Design O(1) Randomized Multiset
Company: LinkedIn
Role: Software Engineer
Category: Coding & Algorithms
Difficulty: easy
Interview Round: Technical Screen
Quick Answer: This question evaluates data-structure design skills, understanding of hashing and randomization for uniform sampling, handling of duplicate elements, and analysis of average-case time complexity, with an added focus on managing time-to-live (TTL) expirations.
Part 1: Process a Randomized Multiset with Duplicates
Constraints
- 1 <= len(operations) <= 200000
- -10^9 <= val <= 10^9
- 0 <= r <= 10^18
- Your design should achieve O(1) average or amortized work per operation
Examples
Input: [('insert', 1), ('insert', 1), ('insert', 2), ('getRandom', 0), ('remove', 1), ('getRandom', 1), ('remove', 1), ('getRandom', 5)]
Expected Output: [True, False, True, 1, True, 2, True, 2]
Explanation: After the first three inserts, the active array contains two 1s and one 2. Removals delete the most recently inserted active 1 each time.
Input: [('remove', 10), ('getRandom', 7), ('insert', 10), ('remove', 10), ('getRandom', 0)]
Expected Output: [False, None, True, True, None]
Explanation: Edge case: removing from and sampling from an empty multiset should be handled safely.
Input: [('insert', 5), ('getRandom', 3), ('insert', 5), ('remove', 7), ('remove', 5), ('getRandom', 1)]
Expected Output: [True, 5, False, False, True, 5]
Explanation: Removing a value that does not exist returns False. One 5 remains after removing one occurrence.
Input: [('insert', 0), ('insert', -1), ('insert', 0), ('remove', 0), ('getRandom', 2), ('remove', 0), ('getRandom', 4)]
Expected Output: [True, True, False, True, 0, True, -1]
Explanation: Includes duplicates, zero, and a negative value.
Hints
- Keep all active occurrences in a dynamic array so getRandom can access an element by index in O(1).
- Assign each inserted occurrence a unique ID. A per-value stack of IDs plus lazy cleanup lets you remove a duplicate occurrence without scanning.
Part 2: Randomized Multiset with TTL Expiration
Constraints
- 1 <= len(operations) <= 200000
- Timestamps are non-decreasing
- -10^9 <= val <= 10^9
- 0 <= ttl <= 10^9
- 0 <= r <= 10^18
- Expired occurrences must be excluded correctly before every operation
Examples
Input: [('insert', 1, 5, 5), ('insert', 2, 5, 2), ('getRandom', 3, 1), ('getRandom', 4, 0), ('remove', 5, 5), ('getRandom', 5, 0)]
Expected Output: [True, False, 5, 5, True, None]

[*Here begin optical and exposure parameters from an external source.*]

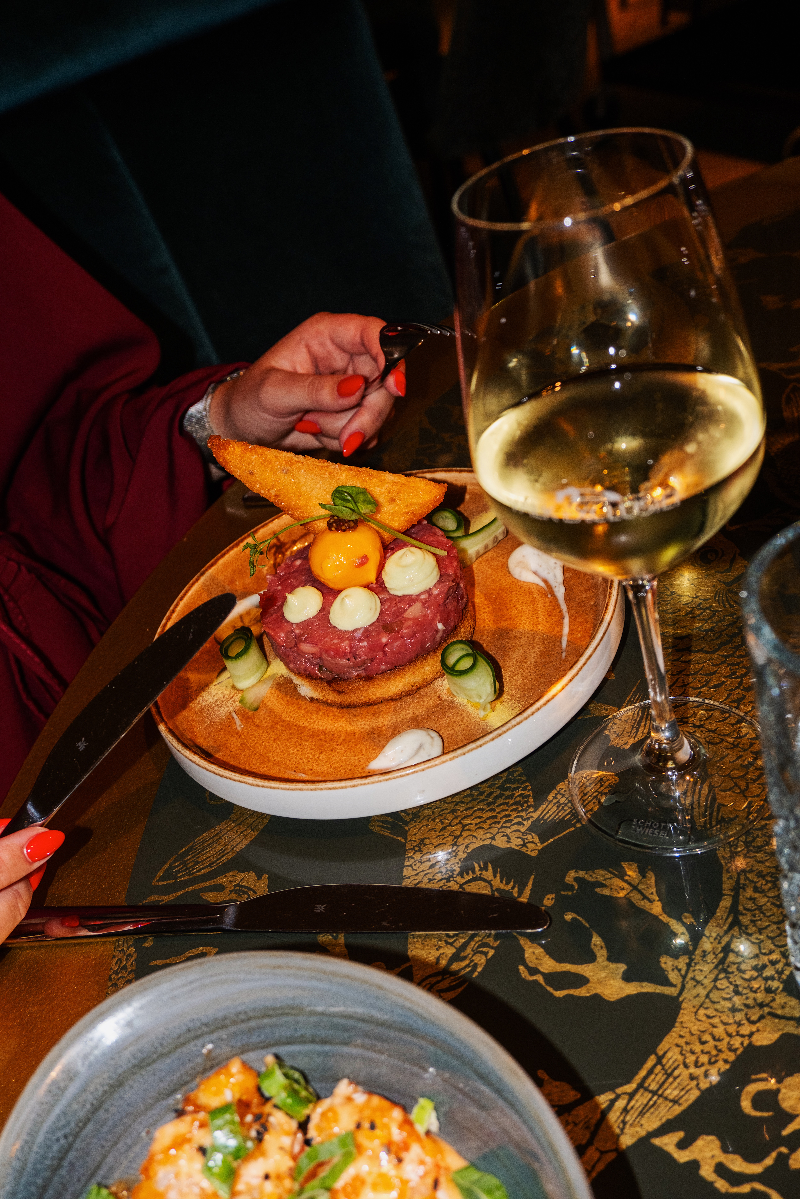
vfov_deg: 55.8
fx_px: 1133
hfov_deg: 38.9
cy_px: 600
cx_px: 400
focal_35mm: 34
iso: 400
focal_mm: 22.8
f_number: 5
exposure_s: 1/60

Explanation: The second 5 expires at time 4, so only one 5 remains active when time reaches 4. After removing the remaining 5 at time 5, the multiset becomes empty.
Input: [('insert', 0, 1, 10), ('insert', 1, 2, 10), ('insert', 2, 1, 10), ('remove', 3, 1), ('getRandom', 3, 1), ('getRandom', 10, 0), ('getRandom', 11, 0)]
Expected Output: [True, True, False, True, 2, 2, None]
Explanation: The manual remove at time 3 deletes the most recently inserted active 1. Later operations show automatic expiration at times 10 and 11.
Input: [('insert', 5, 7, 0), ('getRandom', 5, 0), ('insert', 5, 7, 1), ('getRandom', 5, 3), ('getRandom', 6, 0), ('remove', 6, 7)]
Expected Output: [True, None, True, 7, None, False]
Explanation: Edge case: TTL = 0 means the inserted occurrence is already expired for the next operation at the same timestamp.
Input: [('insert', 1, -1, 2), ('insert', 2, 4, 5), ('getRandom', 2, 5), ('remove', 3, -1), ('getRandom', 6, 0), ('remove', 7, 4)]
Expected Output: [True, True, 4, False, 4, False]
Explanation: The value -1 expires exactly at time 3 before the remove is processed. The value 4 expires exactly at time 7 before its remove.
Hints
- Use a min-heap ordered by expiration time so you can discard expired items without scanning the whole structure.
- Give each inserted occurrence a unique ID. You can lazily leave stale IDs inside per-value stacks and skip them only when they reach the top.